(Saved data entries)
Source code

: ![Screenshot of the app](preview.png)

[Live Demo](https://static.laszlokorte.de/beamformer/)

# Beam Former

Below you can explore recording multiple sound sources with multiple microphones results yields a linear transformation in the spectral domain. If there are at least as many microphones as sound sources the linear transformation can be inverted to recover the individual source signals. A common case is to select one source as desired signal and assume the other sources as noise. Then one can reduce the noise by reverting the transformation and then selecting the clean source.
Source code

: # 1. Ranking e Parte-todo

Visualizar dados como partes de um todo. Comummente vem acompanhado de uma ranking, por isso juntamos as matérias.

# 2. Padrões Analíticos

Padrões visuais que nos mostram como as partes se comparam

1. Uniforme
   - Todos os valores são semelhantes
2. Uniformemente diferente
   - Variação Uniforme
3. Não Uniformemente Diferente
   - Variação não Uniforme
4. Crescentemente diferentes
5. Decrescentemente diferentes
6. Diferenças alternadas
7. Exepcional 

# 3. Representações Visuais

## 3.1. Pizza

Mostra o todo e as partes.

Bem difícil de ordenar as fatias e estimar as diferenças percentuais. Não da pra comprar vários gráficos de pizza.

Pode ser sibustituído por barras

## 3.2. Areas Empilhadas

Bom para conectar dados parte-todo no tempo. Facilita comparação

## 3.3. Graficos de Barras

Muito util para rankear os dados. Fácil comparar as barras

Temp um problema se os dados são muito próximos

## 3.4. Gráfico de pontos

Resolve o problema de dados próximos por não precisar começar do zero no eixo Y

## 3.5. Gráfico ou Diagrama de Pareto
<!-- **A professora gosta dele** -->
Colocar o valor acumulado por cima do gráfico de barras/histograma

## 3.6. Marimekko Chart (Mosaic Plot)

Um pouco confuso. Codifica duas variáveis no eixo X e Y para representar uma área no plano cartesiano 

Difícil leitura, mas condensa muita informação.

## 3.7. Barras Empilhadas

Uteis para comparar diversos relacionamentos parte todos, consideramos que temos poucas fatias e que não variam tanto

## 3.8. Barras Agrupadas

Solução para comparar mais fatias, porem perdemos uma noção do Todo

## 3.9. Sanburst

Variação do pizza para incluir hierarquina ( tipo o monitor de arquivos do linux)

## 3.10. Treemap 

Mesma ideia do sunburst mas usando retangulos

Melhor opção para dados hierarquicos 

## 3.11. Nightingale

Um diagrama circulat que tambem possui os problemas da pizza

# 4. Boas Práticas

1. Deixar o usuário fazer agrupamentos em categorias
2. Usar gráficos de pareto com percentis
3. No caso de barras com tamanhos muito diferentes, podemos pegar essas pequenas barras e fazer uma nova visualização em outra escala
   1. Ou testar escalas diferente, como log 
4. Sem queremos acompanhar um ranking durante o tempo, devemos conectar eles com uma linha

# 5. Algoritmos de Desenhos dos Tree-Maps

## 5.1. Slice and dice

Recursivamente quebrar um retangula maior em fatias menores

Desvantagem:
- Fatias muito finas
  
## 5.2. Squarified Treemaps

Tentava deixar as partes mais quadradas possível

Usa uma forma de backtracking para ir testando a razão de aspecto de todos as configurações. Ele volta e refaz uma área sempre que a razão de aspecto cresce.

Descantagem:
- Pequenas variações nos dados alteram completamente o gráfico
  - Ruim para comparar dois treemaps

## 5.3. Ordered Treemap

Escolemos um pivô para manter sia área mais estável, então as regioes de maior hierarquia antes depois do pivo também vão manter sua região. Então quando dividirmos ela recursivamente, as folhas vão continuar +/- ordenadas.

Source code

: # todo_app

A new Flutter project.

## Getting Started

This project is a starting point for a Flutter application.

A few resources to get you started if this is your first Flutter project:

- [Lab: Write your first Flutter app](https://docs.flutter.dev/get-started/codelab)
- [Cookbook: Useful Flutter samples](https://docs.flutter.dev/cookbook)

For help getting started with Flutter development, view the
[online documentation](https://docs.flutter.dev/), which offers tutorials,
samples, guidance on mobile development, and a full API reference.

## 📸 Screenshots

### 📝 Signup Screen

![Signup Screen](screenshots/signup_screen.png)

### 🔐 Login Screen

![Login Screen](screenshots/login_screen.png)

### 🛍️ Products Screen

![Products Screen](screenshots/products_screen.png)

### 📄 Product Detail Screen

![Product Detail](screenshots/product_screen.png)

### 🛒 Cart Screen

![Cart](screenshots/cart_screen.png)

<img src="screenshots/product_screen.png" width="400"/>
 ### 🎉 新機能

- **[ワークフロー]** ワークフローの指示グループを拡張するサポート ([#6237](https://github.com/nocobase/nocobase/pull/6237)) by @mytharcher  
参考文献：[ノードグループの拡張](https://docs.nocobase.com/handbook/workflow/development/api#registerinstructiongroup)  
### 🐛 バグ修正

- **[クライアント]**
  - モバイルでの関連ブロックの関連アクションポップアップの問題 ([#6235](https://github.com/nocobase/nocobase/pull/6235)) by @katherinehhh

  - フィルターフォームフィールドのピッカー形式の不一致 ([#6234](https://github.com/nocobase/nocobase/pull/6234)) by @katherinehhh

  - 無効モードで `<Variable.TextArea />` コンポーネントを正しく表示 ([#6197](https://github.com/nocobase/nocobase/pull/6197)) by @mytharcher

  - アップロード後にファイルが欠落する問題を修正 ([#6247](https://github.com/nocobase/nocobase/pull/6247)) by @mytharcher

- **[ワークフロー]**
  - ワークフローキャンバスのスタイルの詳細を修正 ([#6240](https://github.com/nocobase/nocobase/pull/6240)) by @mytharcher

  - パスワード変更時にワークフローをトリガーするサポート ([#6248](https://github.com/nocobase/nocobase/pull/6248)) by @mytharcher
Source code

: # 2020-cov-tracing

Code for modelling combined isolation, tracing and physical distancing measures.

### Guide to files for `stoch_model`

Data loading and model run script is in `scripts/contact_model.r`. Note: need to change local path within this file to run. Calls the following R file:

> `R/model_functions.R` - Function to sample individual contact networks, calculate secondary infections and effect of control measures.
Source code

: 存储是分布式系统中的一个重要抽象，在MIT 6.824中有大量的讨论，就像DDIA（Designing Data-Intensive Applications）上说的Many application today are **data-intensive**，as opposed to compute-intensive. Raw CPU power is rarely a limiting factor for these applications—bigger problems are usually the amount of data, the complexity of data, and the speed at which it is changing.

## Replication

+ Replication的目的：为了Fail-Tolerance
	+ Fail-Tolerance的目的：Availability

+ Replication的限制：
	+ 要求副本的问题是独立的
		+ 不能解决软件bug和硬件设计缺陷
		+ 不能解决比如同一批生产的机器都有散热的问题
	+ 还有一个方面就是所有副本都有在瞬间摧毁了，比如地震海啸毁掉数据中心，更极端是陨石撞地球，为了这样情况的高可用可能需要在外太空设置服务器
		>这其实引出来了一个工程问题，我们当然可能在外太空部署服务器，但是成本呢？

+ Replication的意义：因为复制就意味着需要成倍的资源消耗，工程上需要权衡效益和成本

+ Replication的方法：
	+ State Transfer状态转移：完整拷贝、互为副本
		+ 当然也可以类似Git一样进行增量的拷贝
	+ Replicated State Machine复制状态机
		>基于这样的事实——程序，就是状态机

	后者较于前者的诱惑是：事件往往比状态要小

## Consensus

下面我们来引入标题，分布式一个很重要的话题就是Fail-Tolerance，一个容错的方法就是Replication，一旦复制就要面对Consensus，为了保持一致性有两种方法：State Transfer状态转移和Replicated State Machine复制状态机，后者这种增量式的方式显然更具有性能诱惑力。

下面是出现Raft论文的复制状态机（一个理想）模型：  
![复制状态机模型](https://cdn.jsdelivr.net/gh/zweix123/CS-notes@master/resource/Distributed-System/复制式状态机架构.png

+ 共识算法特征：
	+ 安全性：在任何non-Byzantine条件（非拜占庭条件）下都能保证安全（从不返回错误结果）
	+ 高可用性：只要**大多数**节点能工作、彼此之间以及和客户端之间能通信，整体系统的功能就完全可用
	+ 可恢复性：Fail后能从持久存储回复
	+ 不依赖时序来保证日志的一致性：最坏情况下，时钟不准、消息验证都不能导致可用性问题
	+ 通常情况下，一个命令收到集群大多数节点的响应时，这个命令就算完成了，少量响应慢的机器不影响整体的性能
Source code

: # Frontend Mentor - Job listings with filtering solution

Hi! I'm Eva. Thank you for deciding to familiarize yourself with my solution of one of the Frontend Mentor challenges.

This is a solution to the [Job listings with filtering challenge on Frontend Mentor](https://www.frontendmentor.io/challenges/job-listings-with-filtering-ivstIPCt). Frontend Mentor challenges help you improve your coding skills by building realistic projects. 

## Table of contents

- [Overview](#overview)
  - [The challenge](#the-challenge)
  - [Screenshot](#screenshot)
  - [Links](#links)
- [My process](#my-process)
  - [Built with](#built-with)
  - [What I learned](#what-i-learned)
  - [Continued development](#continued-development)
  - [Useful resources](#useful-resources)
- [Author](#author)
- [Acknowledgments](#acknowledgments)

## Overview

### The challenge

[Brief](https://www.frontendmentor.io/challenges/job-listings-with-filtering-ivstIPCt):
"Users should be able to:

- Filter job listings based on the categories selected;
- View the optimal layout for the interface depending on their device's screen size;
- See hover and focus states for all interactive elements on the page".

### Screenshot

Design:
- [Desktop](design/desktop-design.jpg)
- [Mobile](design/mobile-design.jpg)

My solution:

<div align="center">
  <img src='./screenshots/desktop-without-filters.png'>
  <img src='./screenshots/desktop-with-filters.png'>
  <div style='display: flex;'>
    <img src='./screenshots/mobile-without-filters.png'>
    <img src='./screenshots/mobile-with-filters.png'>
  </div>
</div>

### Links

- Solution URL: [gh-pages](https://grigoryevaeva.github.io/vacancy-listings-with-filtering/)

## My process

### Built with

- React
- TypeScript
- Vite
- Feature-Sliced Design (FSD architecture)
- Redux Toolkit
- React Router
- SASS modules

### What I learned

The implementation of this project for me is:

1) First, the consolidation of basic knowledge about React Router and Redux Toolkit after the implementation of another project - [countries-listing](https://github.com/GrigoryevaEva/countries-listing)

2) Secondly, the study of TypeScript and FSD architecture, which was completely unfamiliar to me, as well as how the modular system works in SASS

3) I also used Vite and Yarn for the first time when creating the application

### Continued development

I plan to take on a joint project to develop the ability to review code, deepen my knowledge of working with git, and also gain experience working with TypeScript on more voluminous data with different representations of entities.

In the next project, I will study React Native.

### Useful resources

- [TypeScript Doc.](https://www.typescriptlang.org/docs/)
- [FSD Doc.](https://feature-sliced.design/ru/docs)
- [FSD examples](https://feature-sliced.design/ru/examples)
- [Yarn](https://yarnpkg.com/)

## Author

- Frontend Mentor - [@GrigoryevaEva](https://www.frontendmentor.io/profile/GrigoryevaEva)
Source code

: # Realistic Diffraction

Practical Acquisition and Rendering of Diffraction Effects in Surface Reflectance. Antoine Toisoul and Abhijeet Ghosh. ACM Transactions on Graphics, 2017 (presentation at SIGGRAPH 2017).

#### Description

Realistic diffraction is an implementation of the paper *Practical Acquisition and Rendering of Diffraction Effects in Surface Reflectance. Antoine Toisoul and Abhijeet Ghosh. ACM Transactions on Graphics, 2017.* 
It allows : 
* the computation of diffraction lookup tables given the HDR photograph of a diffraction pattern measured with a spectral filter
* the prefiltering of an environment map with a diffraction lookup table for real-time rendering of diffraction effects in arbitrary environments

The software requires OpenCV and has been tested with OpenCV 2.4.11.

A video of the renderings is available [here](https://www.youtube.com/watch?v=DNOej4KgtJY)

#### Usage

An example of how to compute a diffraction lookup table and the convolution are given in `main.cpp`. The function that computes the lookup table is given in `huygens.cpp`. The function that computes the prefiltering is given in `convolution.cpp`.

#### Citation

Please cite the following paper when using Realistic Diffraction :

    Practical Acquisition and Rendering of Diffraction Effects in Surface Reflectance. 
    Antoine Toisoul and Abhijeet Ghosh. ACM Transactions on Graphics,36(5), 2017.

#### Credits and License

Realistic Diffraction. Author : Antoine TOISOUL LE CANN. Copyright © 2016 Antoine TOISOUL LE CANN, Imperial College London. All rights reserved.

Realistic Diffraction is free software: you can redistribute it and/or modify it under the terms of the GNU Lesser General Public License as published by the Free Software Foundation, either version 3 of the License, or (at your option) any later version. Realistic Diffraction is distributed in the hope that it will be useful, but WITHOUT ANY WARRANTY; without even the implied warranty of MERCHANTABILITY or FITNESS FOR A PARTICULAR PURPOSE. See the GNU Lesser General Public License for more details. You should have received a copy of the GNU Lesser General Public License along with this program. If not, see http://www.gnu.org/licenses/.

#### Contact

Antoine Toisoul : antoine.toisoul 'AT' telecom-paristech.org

PROBLEM DETAILS: The output should be exactly the lines above from the line containing "Escolemos um pivô" to the line containing "A new Flutter project.", inclusive, with no other lines.

TASK SOLUTION:
Escolemos um pivô para manter sia área mais estável, então as regioes de maior hierarquia antes depois do pivo também vão manter sua região. Então quando dividirmos ela recursivamente, as folhas vão continuar +/- ordenadas.

Source code

: # todo_app

A new Flutter project.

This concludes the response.